I’ve advised governments and financial institutions on how they should think about the allocation of capital to the best businesses, and I boil it down to five points:

  • Investors need to understand that there’s a quiet revolution happening in sustainable finance. It’s new data. It’s new risk tools. It’s new measurement. It’s new disclosure policies. It’s been happening for a while, and it’s now taking off.
  • Investors need to understand the risks that are involved with a two, potentially three or four degree Celsius climate change scenario, and there are risks that are very direct, i.e. stranded assets. If we actually take two degrees Celsius seriously, it means that trillions of dollars of market cap value for large oil and gas companies, for example, actually shouldn’t exist because their assets will have to stay underground. They’re stranded. Coastal real estate is a risk. Political upheaval is a risk. If you go to Saudi Arabia or Nigeria or Venezuela or Russia or the United States, large oil, fossil fuel producers, what does your economy look like in 50 years if you can’t actually go and use carbon assets?
  • This transition means opportunities: new businesses, new business models. It means old businesses looking at the world a little differently. It means old technological companies looking at the world differently as well as new technological companies engaging with the world. An investor should be thinking, how am I going to allocate capital profitably?
  • This a global transition. You actually have to think about geography when you think about sustainability because there are certain parts of the world that are in the lead. And there are certain parts of the world that are going be hit the hardest from climate events. Sadly, the African continent that contributed the least to climate change will actually bear the largest brunt of it. So having a global perspective and thinking about the nuance of geography will matter a lot.

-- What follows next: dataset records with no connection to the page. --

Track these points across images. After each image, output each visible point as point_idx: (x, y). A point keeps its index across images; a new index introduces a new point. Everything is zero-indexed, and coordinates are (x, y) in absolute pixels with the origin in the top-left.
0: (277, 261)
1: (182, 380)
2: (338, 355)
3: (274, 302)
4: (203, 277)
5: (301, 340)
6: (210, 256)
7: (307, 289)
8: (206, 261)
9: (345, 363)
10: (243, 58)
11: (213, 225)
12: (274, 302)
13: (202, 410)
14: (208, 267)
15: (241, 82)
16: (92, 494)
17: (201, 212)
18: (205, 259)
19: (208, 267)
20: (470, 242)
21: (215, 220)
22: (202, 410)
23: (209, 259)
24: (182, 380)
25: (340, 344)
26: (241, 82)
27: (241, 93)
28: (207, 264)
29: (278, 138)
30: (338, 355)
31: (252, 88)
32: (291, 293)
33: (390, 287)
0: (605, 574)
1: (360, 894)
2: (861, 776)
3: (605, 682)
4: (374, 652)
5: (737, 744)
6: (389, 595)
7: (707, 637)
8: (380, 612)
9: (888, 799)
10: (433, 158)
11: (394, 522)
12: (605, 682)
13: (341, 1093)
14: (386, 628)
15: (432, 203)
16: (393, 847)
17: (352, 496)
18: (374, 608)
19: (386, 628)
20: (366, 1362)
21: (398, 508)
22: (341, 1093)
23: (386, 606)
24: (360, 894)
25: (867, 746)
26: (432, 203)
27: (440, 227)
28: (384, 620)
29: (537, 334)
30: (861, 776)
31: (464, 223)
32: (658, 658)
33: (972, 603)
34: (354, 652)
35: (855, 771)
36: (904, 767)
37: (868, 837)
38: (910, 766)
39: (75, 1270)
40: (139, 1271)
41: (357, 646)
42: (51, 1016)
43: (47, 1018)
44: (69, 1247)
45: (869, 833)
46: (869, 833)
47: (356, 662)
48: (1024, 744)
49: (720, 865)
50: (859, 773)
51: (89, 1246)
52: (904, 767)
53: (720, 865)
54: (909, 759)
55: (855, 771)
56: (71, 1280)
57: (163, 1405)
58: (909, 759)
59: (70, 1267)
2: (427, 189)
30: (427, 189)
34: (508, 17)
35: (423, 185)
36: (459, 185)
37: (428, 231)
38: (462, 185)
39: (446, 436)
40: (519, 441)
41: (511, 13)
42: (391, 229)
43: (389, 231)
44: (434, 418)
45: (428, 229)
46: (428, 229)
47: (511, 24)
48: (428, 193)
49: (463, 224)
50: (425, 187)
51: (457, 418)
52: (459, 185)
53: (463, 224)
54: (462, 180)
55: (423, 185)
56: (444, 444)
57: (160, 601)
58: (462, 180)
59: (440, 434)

  • You shouldn’t be a purist when it comes to climate change or sustainability when you’re allocating capital because there is a lot of nuance in this space. It could very well be the fact that large oil and gas companies become the leaders of the renewable energy transition. I’m a believer, personally, that it’s more about engagement, that you should invest in these companies because they’re large parts of the economy. They’re how the energy system of the world operates today. You should ask Exxon, Chevron, Shell—what are you all doing to stay at two degrees Celsius? What is your plan? How are you contributing? That is a much more useful and thoughtful and I think, productive way that an allocator of capital should be operating as opposed to just divesting and letting somebody else deal with it.

I think there are investors who are engaged in this space who are figuring these things out every single day.